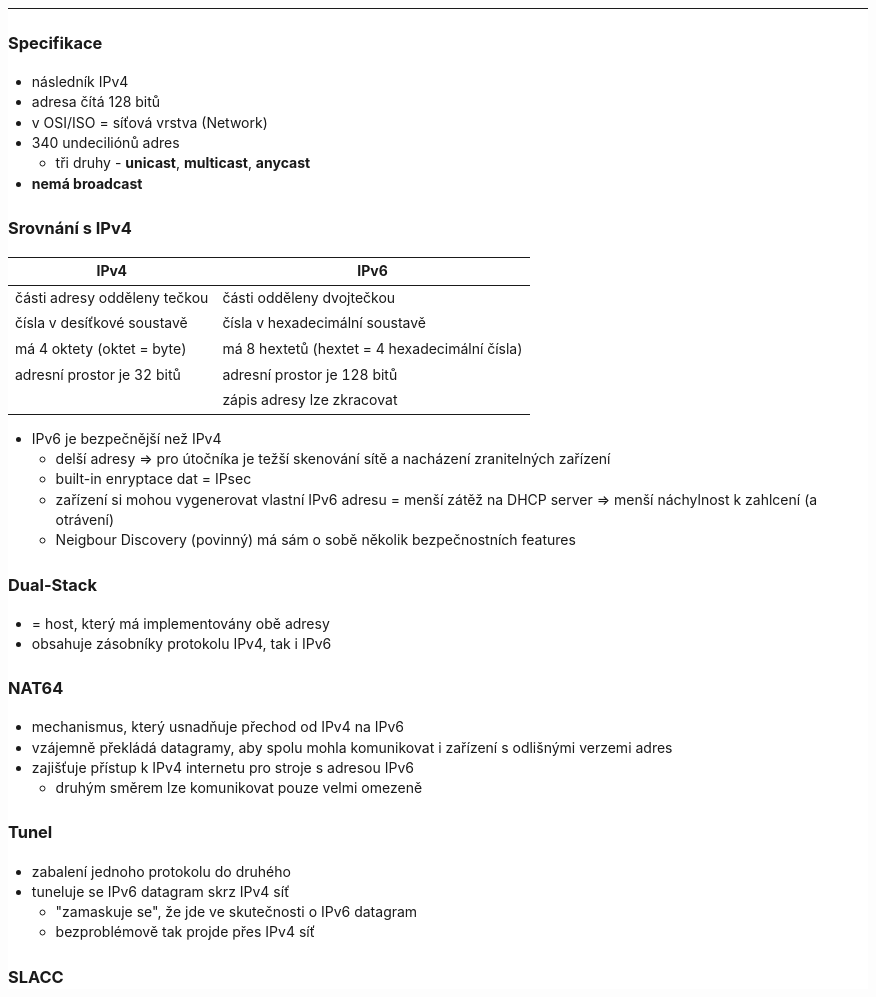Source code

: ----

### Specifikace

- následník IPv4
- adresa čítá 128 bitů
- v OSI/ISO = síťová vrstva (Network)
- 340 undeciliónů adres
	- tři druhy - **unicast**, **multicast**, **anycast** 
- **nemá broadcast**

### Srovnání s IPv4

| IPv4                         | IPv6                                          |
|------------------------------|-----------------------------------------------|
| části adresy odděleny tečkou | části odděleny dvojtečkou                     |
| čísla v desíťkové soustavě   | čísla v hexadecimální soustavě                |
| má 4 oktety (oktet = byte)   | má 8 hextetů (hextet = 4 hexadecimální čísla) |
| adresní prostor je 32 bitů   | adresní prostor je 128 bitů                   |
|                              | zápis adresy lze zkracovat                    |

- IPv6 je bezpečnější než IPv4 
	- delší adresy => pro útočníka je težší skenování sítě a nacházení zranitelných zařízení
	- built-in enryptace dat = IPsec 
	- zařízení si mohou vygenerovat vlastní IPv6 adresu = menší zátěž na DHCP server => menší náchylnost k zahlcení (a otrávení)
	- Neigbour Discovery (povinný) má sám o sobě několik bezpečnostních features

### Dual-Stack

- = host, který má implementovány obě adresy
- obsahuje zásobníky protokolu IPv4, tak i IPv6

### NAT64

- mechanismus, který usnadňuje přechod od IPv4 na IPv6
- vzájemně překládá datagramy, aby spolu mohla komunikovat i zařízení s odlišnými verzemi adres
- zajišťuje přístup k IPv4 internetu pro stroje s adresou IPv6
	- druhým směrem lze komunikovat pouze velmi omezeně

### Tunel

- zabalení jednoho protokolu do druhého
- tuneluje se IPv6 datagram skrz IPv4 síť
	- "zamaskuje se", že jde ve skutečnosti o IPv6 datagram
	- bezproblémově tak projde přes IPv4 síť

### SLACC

-------------------------

Exactly the lines from the one holding "- built-in enryptace dat = IPsec" through the end of the data are to be repeated, with both ends included.

TASK RESULT:
	- built-in enryptace dat = IPsec 
	- zařízení si mohou vygenerovat vlastní IPv6 adresu = menší zátěž na DHCP server => menší náchylnost k zahlcení (a otrávení)
	- Neigbour Discovery (povinný) má sám o sobě několik bezpečnostních features

### Dual-Stack

- = host, který má implementovány obě adresy
- obsahuje zásobníky protokolu IPv4, tak i IPv6

### NAT64

- mechanismus, který usnadňuje přechod od IPv4 na IPv6
- vzájemně překládá datagramy, aby spolu mohla komunikovat i zařízení s odlišnými verzemi adres
- zajišťuje přístup k IPv4 internetu pro stroje s adresou IPv6
	- druhým směrem lze komunikovat pouze velmi omezeně

### Tunel

- zabalení jednoho protokolu do druhého
- tuneluje se IPv6 datagram skrz IPv4 síť
	- "zamaskuje se", že jde ve skutečnosti o IPv6 datagram
	- bezproblémově tak projde přes IPv4 síť

### SLACC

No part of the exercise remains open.